Don't Call Me Spinster (Spanish: No me digas solterona) is a 2018 Peruvian comedy film directed by Ani Alva H, starring Patricia Barreto, Angélica Aragón, Flavia Laos and Gino Pesaressi, with André Silva, Javier Saavedra and Marisol Aguirre in supporting roles.

==Plot==
Located in modern Lima, Peru; No me digas solterona tells the story of a thirty-something-single businesswoman, Patricia, who believes that her boyfriend is going to propose to her. Instead, he asks for a "break" in their relationship.

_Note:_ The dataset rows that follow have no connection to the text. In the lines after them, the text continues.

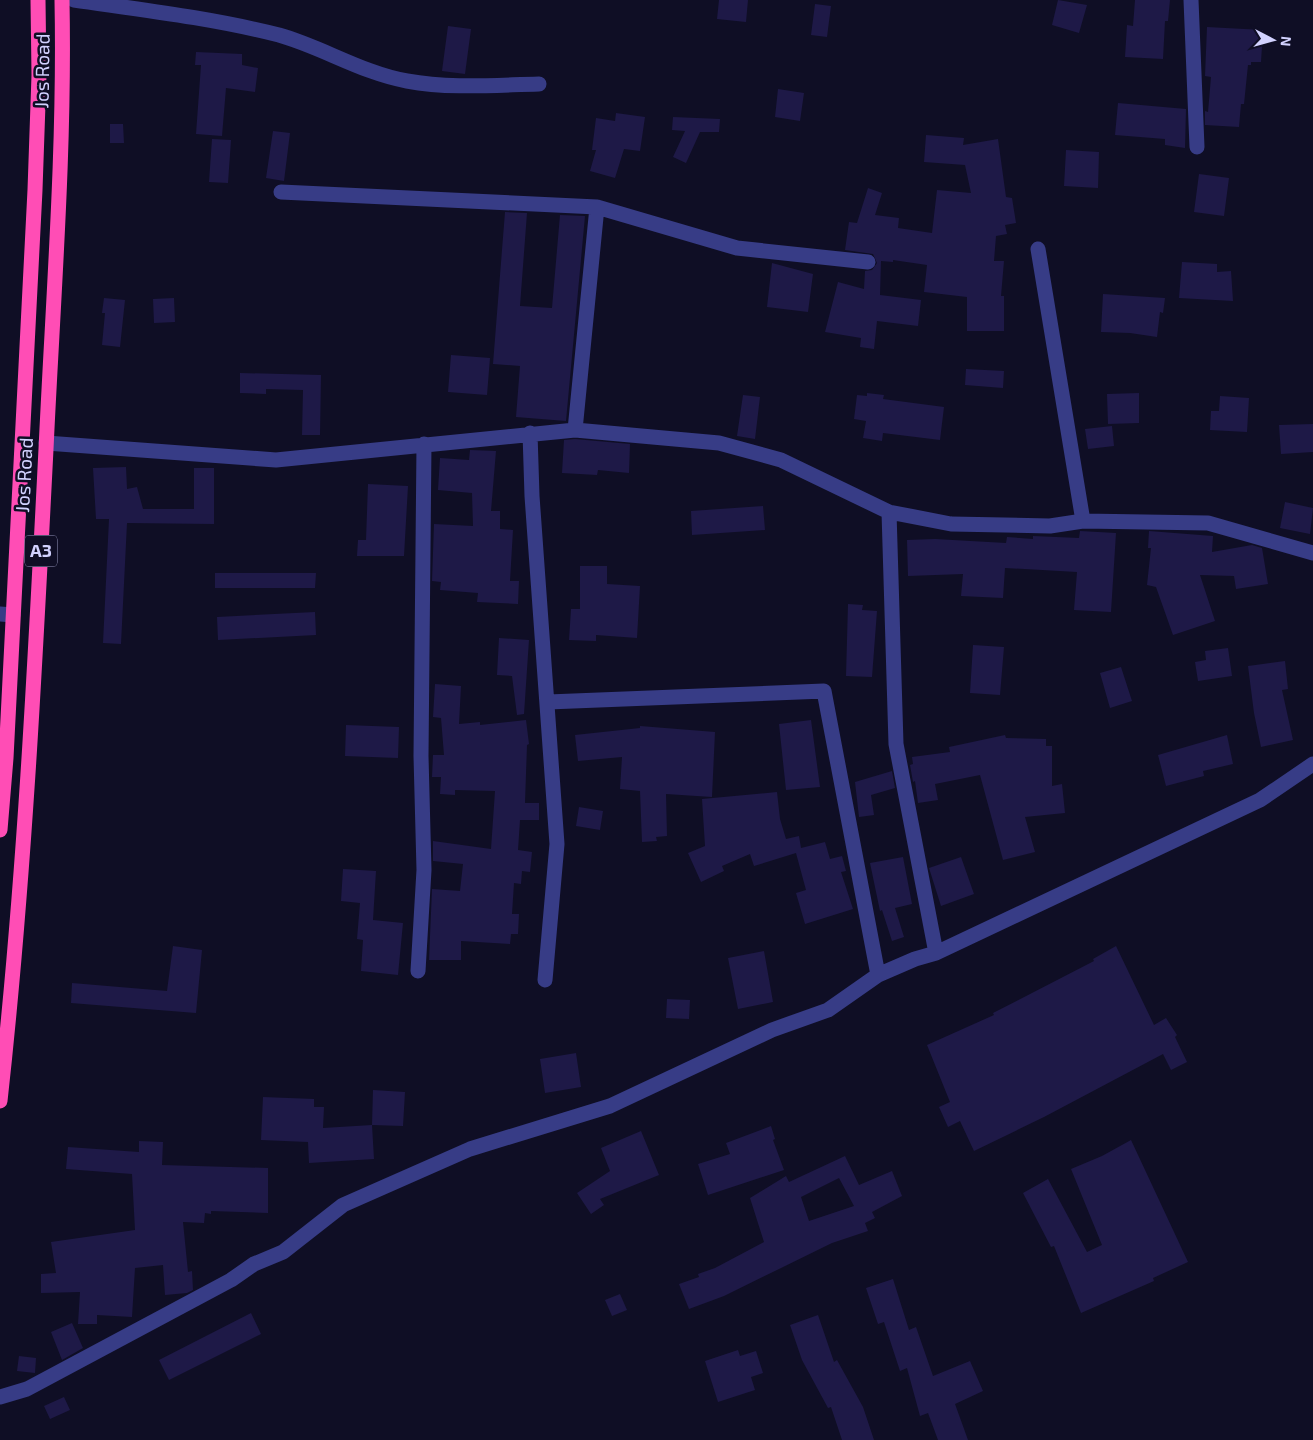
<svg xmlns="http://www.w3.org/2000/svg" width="1313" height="1440" font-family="'Exo 2',sans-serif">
<rect width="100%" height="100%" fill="#0f0e25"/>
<path fill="#1e1947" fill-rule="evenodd" d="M719,0H748L746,22L717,19Z
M1058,0L1087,5L1079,33L1052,25Z
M1135,0H1170L1168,21H1165L1163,59L1125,57L1127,25L1133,26Z
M815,4L831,6L827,37L811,35Z
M448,26L471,29L465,74L442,71Z
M1207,27L1263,30L1261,62H1251V65H1248L1244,104H1241L1239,127L1205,125V111L1208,112L1211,77L1205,76Z
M196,52L242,54V65L258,68L255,92L226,88L222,136L196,134L201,65H195Z
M778,89L804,93L800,121L775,117Z
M1118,103L1186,109L1185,148L1165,145V139L1115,135Z
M616,113L645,117L640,151L624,149L615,178L590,171L596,150H592L596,118L615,121Z
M673,117L720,119L719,132H700L686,163L673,157L685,131L672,130Z
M110,124H123L124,143H110Z
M273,131L290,133L284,181L266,178Z
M926,135L964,138L963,145L998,139L1006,197L1012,198L1016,223L1005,225L1007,234L996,236L994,261H1004L1001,296H1004V331H967V297L924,292L927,265L893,260V262L881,261L880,295L921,300L918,326L877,321L874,349L860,347L861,338L825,332L838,282L864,289L865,271L872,270L877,263L873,254L845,250L849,222L857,223L868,188L882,193L875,215L899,218L898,228L932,233L937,190L971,193L965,165L924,162Z
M212,139L231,140L228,183L209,182Z
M1066,150L1099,152L1098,188L1064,186Z
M1199,174L1229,178L1224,216L1194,212Z
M505,212L527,213L520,306L552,308L560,215L585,216L566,421L516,417L520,366L493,364Z
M1182,262L1217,264V272L1231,271L1233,301L1179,298Z
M772,263L813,274L808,312L767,307Z
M1103,294L1165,298L1163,313L1160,312L1157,337L1130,333L1101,332Z
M104,298L125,300L120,347L102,345L105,313H102Z
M174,298L175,322L154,323L153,299Z
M451,355L490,358L487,395L448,392Z
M966,369L1004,371L1003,388L965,385Z
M240,373L321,375L320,435H302L303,390L266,389V394L240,393Z
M867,393L884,395L883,399L944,407L940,440L883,433L882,441L863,438L866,421L854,419L857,395L867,396Z
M1139,393V423L1108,424L1107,394Z
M743,395L760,397L755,439L737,436Z
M1220,396L1249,398L1247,432L1210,430L1211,411H1219Z
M1313,424V452L1281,454L1279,425Z
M1112,426L1114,446L1088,449L1085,429Z
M575,439L630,444L629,473L598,470L597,475L562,473L564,440Z
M470,450L496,451L491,511H500V529L513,530L510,581H519L518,604L477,602L478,593L440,590L441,582L432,581L434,524L473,526L472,493L438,490L440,458L469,460Z
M126,467L127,489L137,487L143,509H194V468H214V524L127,523L121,644L103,643L109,519H96L93,468Z
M368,484L408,486L404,556H357L358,540H366Z
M1285,502L1313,508L1310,534L1280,528Z
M763,506L765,530L692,535L691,511Z
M1080,531L1116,533L1111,612L1074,610L1077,572L1005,568L1003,598L961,596L963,574L908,576L907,540L935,539L1006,543L1007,537L1033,539V536L1079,538Z
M1149,531L1213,536L1212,552L1252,545L1262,548L1268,584L1236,589L1234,576L1200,575L1215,621L1173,635L1156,587L1147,585L1151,548H1148Z
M580,566H607V584L640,586L637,638L596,635V641L569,640L571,609H580Z
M215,573H316L315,588H215Z
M848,604L863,605L862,610L877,611L872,677L846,676Z
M315,612L316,635L218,640L217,617Z
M499,638L529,640L524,714L517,715L512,676L497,675Z
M973,645L1004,647L1000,695L970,693Z
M1228,648L1232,676L1198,681L1195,662L1206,660L1205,651Z
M1285,661L1288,689L1282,690L1293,740L1261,747L1254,713L1248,666Z
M1121,667L1132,701L1110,708L1100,673Z
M435,684L461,686L459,724L480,722V725L526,720L529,744L527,745L525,803H539V820H520L518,850L532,852L530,872L522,871L521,884L514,883L512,914H519L518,934H511L510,944L461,941V960H429L432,889L460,891L463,864L433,861V841L491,849L495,791L455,790V795L440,794L441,777H432L433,755H444L441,718L433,717Z
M811,720L820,787L786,790L779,724Z
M346,725L399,727L398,758L345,756Z
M640,726L715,732L712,797L666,794L667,836L656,837L657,841L642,842L640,791L620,789L622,757L578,761L575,735L640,728Z
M1005,735L1006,738L1046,739V746H1052V786L1062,784L1065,813L1025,817L1035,852L1003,860L980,775L935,784L938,800L918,803L915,781L913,782L910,765L913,764L912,757L950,752L949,747Z
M1227,735L1233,764L1203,771L1204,776L1166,786L1158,755Z
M892,771L895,788L871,795L874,815L859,817L855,782Z
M777,792L780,819L786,839L799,836L801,848L825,842L830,859L842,856L846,871L841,872L853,909L805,924L796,893L806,890L796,853L754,866L750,854L722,866L724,871L701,882L688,853L705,846L702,799Z
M579,807L603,811L600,830L576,826Z
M903,857L912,904L895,908L904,937L892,941L882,910L880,911L870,863Z
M961,857L974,894L941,906L929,868Z
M343,869L376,871L373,920L403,923L398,975L361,971L363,940L357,939L360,903L341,901Z
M173,946L202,950L196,1013L71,1003L72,983L167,991Z
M1116,946L1154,1025L1166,1018L1177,1035L1175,1037L1187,1062L1171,1070L1163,1054L1044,1117L974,1151L960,1121L948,1127L939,1107L950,1102L927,1045L994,1015L993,1013L1094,961L1093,959Z
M764,951L773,1002L738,1009L728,958Z
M667,999L690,1000L689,1019L666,1018Z
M576,1053L581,1087L545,1093L540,1059Z
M373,1090L405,1092L403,1126L372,1125Z
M263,1097L314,1099V1107H324L323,1128L372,1125L374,1159L309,1163L308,1142L261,1140Z
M771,1126L775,1139L773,1140L784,1170L708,1195L698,1164L730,1154L726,1143Z
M641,1131L659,1175L600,1199L604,1205L591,1214L577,1193L610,1171L601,1148Z
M1131,1140L1188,1262L1153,1278L1154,1281L1081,1313L1054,1246L1051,1247L1023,1193L1048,1179L1087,1252L1102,1245L1071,1169L1102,1156Z
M139,1141L163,1142L162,1165L268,1168V1213L211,1211V1214L205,1213L204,1223L183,1222L188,1272L192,1271L193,1290L187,1293L165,1295L163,1265L135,1268L132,1317L97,1315V1324H78L80,1292L41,1293V1274L56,1273L51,1242L135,1230L132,1174L66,1169L68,1147L139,1152Z
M845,1156L859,1185L892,1171L902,1196L872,1212L875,1218L865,1223L868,1231L832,1243L724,1296L689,1309L679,1284L699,1277L698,1274L715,1268L764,1242L750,1198L786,1176L789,1182ZM839,1178L854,1206L809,1221L801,1197Z
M893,1279L909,1330L916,1327L933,1376L970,1361L983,1391L955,1404L968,1440H938L928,1413L920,1416L907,1368L900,1371L884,1322L878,1324L866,1288Z
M620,1294L627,1310L612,1316L605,1300Z
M251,1313L261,1334L169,1380L159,1360Z
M818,1315L834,1362L837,1360L863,1407L874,1440H842L831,1407L828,1408L802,1360L790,1325Z
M72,1323L83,1348L62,1360L51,1332Z
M738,1350L740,1356L756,1351L763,1373L751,1377L755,1390L718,1402L705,1361Z
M19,1356L36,1358L35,1373L17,1371Z
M64,1397L70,1410L50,1419L44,1406Z"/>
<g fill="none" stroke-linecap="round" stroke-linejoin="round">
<path stroke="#373c86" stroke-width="15" d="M74,0C143,10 211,18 279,35C322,47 362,73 407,81C450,89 495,85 539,84
M1191,0L1197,147
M281,192L597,207L737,248L868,262
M1038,249L1083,521
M575,430L597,207
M530,433L532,496L557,844L545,980
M46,443L276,460L575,430L719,443L781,460L889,512L951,524L1050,526L1083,521L1208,523L1313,553
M889,512L896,744L936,953
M0,614L13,615
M548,702L824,691L878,975
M418,971L424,870L421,756L424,444
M0,1397L27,1389L231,1280L254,1264L283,1252L343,1205L470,1149L610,1106L772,1030L828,1010L878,975L915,959L936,953L1260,800L1313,764"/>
<path stroke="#ff4db5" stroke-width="15" d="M0,830L6,758L35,190L39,75L38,0
M0,1101C24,884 35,667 46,449C53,299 65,150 62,0"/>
</g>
<g text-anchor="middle" stroke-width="5" stroke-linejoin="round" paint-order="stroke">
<rect fill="#0f0e25" stroke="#9897be" stroke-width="1" x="25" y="535.5" width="32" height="31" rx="4"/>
<g font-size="18" font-weight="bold" fill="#d2d2ff">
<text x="41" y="557">A3</text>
</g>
<g font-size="19" fill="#d2d2ff" stroke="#0f0e25">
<text transform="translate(42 71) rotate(-89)" y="7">Jos Road</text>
<text transform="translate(24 475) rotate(-87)" y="7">Jos Road</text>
</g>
</g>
<g transform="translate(1273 40) rotate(96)" stroke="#0f0e25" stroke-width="4" paint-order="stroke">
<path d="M0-4L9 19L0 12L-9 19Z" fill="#d2d2ff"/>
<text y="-8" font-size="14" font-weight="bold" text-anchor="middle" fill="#d2d2ff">N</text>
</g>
</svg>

She's forced to return to live with her loving and wise over-protective mother; Tencha, and to listen to everyone's opinion of what she ought to do next.

==Cast==
- Patricia Barreto as Patricia
- Angélica Aragón as Tencha
- Marisol Aguirre as María García
- Natalia Salas as Mariana
- Anahí de Cárdenas as Sol
- Flavia Laos as Belén
- Rodrigo Sánchez Patiño as Richi
- André Silva as José
- Fiorella Rodriguez as Meche
- Tito Vega as Mozo
- Yiddá Eslava as Chio
- Maricarmen Marin as Milagros
- Gino Pesaressi as Ignacio
- Javier Saavedra as Fernando
- Christian Rivero as Sergio
- Adolfo Aguilar as Guianluca
- Claret Quea as Mota

==Filming==
The movie was filmed on location in Lima, Peru.

==Home media==

The film will be released on Blu-ray Disc in 2018.